January 21, 2017 marked the largest Inaugural protest in history. The Women's Marches spanned the entire world: India, Australia, Mexico, Iran, and South Korea, just to name a few. The marches had the bravest and the most brilliant women. However, I wanted to take the time to address the silent protestors. The protestors who could not go to the Marches, but did their part, and did what they had to do to make an impact. I want to recount a story of someone I had come across while volunteering in the Upper Valley to do so.
I had noticed an elderly lady knitting, and me being the curious person that I am, thought it might’ve been a sweater. I wanted to ask her to make sure and also to make conversation as she waited for someone to pick her up from the center I was volunteering at, so I went up to ask her how her sweater was going and she told me that it was in fact a hat. Here’s the summary of the dialogue between us:
Her: "I don’t want to be offensive."
Me: "No worries at all, I really do want to listen. Please tell me."
Her: "Well are you familiar with the pink hat?"
Me: "No, I'm not quite familiar with them."
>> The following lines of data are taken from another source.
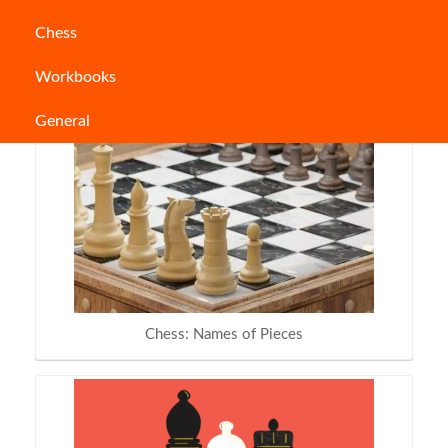
Chess
People who read this also read:
Workbooks
General
Chess: Names of Pieces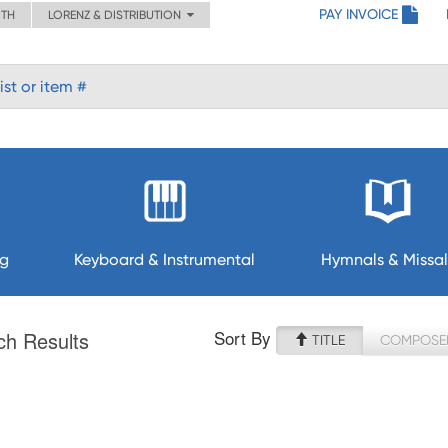
PAY INVOICE
ITH
LORENZ & DISTRIBUTION
ng
Keyboard & Instrumental
Hymnals & Missal
Sort By
ch Results
TITLE
COMPOSE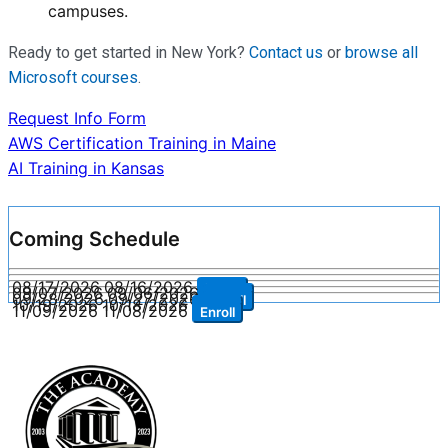
campuses.
Ready to get started in New York?
Contact us
or
browse all
Microsoft courses
.
Request Info Form
Post
AWS Certification Training in Maine
AI Training in Kansas
navigation
Coming Schedule
08/17/2026
08/16/2026
Enroll
09/07/2026
09/06/2026
Enroll
09/28/2026
09/27/2026
Enroll
10/19/2026
10/18/2026
Enroll
11/09/2026
11/08/2026
Enroll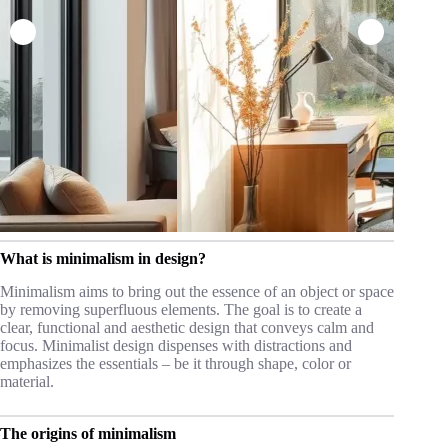
What is minimalism in design?
Minimalism aims to bring out the essence of an object or space
by removing superfluous elements. The goal is to create a
clear, functional and aesthetic design that conveys calm and
focus. Minimalist design dispenses with distractions and
emphasizes the essentials – be it through shape, color or
material.
The origins of minimalism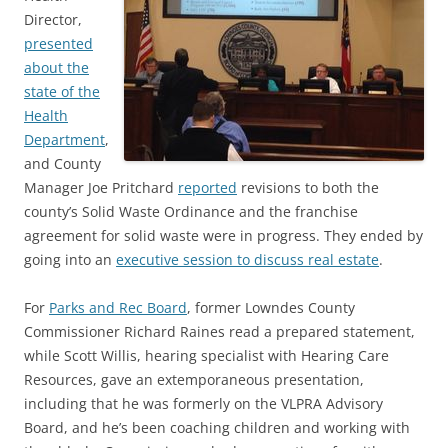
Director,
presented
about the
state of the
Health
Department
,
and County
Manager Joe Pritchard
reported
revisions to both the
county’s Solid Waste Ordinance and the franchise
agreement for solid waste were in progress. They ended by
going into an
executive session to discuss real estate
.
For
Parks and Rec Board
, former Lowndes County
Commissioner Richard Raines read a prepared statement,
while Scott Willis, hearing specialist with Hearing Care
Resources, gave an extemporaneous presentation,
including that he was formerly on the VLPRA Advisory
Board, and he’s been coaching children and working with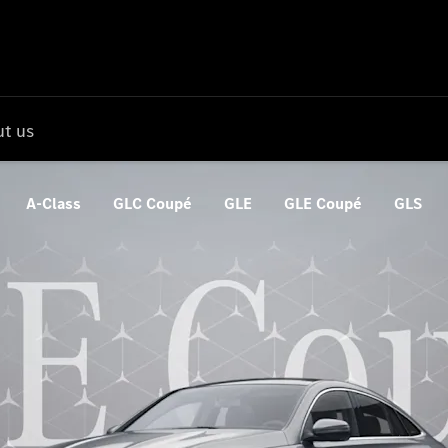
t us
A-Class
GLC Coupé
GLE
GLE Coupé
GLS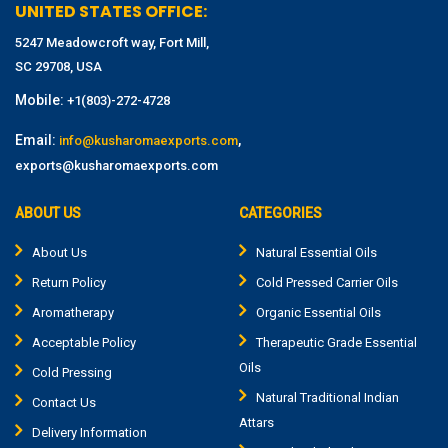
UNITED STATES OFFICE:
5247 Meadowcroft way, Fort Mill,
SC 29708, USA
Mobile:
+1(803)-272-4728
Email:
,
info@kusharomaexports.com
exports@kusharomaexports.com
ABOUT US
CATEGORIES
About Us
Natural Essential Oils
Return Policy
Cold Pressed Carrier Oils
Aromatherapy
Organic Essential Oils
Acceptable Policy
Therapeutic Grade Essential
Oils
Cold Pressing
Natural Traditional Indian
Contact Us
Attars
Delivery Information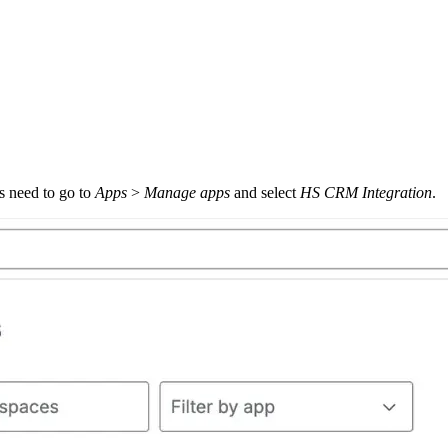
s need to go to
Apps
>
Manage apps
and select
HS CRM Integration
.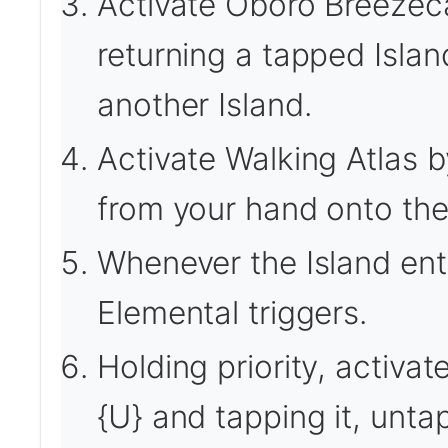
Activate Oboro Breezeca
returning a tapped Isla
another Island.
Activate Walking Atlas by
from your hand onto the 
Whenever the Island ente
Elemental triggers.
Holding priority, activa
{U} and tapping it, unta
Her: "Well are you familiar with the term pussy hat?"
Me: "Not quite, no."
Her: "Well you’re too young to remember all that happened back in my day, but they are going to be used during the women’s rights marches this coming week. They are a protest against the names that we were/are called and how we were/are treated.
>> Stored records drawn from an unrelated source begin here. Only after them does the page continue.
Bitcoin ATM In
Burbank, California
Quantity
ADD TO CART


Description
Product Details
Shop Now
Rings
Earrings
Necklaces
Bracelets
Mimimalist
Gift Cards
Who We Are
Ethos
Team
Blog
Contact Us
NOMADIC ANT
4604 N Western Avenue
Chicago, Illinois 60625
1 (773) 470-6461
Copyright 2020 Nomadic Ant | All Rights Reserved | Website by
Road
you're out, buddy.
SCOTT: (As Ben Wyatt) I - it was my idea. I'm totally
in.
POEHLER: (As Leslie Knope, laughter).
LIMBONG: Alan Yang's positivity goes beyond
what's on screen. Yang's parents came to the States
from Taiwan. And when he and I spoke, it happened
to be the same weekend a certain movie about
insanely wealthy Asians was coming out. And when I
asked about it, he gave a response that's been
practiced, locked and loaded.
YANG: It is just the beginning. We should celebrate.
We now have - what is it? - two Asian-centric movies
During work meetings, I was directly groped on my buttocks and was demeaned and told that “Well you like it, don’t you?” I was alive when it was at its worse and I hate to think that we could start going back to that. We fought against it and will continue to do so.
All it takes is to let one thing slide. It opens the flood gates for everyone to start saying even more and not only that, it starts affecting every other group around us. Minority groups and such. Our president-elect [now president] is who he is but we gotta keep fighting.
I’m knitting this hat for the march and thought I can’t go to the women’s march, my sisters who are 63 and 68 are going. And this is my way of contributing to this fight."
I don't think that I will ever forget the impression this lady made on me. I see her in my mind's eye and she looks weak from whatever she is fighting health wise and through age, and yet there is such a strong force around her. A force of silent yet powerful protest against the wrongs happening right now. And if that isn’t inspiring, I don’t know what is. Hold strong everyone. And stay strong. Keep fighting in any way you can, whether it be through taking care of yourself, standing up to whoever is bothering you, or joining the protests to come. Stay inspired, and think of that strong, old lady, who is weary from fighting, but will keep doing so every single day.